Brothers In Code

...a serious misallocation of .net resources

Paying Your Competitor's Training Costs - Following Instead of Leading

Have you ever advocated for something new or different only to have the door slammed with something like “that’s not industry standard” or “what we already do is best practice”?   What does this even mean? If standards and practices cannot be challenged how do they ever change?

I have a quote hanging on my wall:

Do not seek to follow in the footsteps of the wise. Seek what they sought.

Matsuo Basho

To me that means don’t just follow, but seek the reasons they went in that direction in the first place. This might seem simple but the idea has big implications in business.

Every business is different. Different sizes. Different goals. Different customers. Some businesses are innovators and at the forefront of their industry. And some are just trying to catch up. Maybe for that latter group, following what others do is a way to catch up; a way to pull a little closer to their competition. But at some point doesn’t every business want to lead? How can you lead if you’re doing what everybody else is doing?

Of course the other problem is that are you making an apples to apples to comparison to begin with? “Software” means a lot of different things, but I think you can generalize with the following attributes:

  • Lifespan of the software
  • Size of the team developing the software
  • Size of the software’s user base
  • Distribution makeup of the software

Taking stock of these things can drastically affect the VALUE of your development methodology. The value of things like unit testing or automated builds is MUCH higher when you consider the cost of a defect in something like SQL Server. Compare that to your home grown project tracking system with 10 users that needs a single file updated on a single server within your organization? The value just isn’t the same.

Then there’s the question of whether something is “standard” to begin with.
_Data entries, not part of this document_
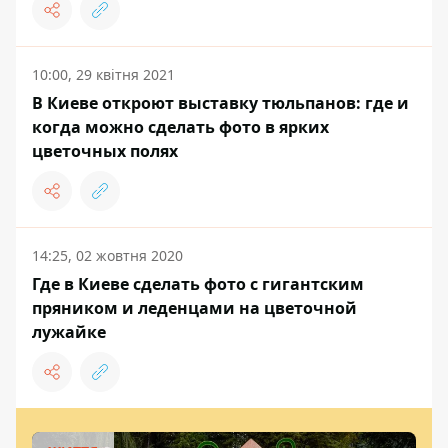
10:00, 29 квітня 2021
В Киеве откроют выставку тюльпанов: где и
когда можно сделать фото в ярких
цветочных полях
14:25, 02 жовтня 2020
Где в Киеве сделать фото с гигантским
пряником и леденцами на цветочной
лужайке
There are multiple ways to skin a cat, and sometimes a company has to choose a way that makes sense in the most generic fashion. Take Microsoft’s layout of an MVC project in Visual Studio. There are three folders: controllers, models, and views. In a large project where the work might be horizontally separated over different developers, that might make some sense. But frankly, grouping these things first by project domain and THEN by the logical architecture makes a lot more sense to me. If I’m developing a project vertically thru all the layers, I’d much rather have the Customer views, view models, and controllers in one “Customer” folder to save me the disjoint development experience of jumping around. Is this wrong? I don’t’ think so. If you’re so inclined you can even assign namespaces to these different classes as if they were still had the old layout. The logical architecture of the compiled solution would be identical. The only thing I did was change the physical layout of my code files. This is NOT something that is “standard”.

Now, am I advocating against “industry standards”? Of course not. Take on as many of them as you can. When something is industry standard it can also mean better resources and better support. But the key is to use those standards because they solve a problem that you actually have. When you don’t actually have those problems, your employees are solving problems that their NEXT employer needs solved. Do you want to pay for training for your competitor’s employees?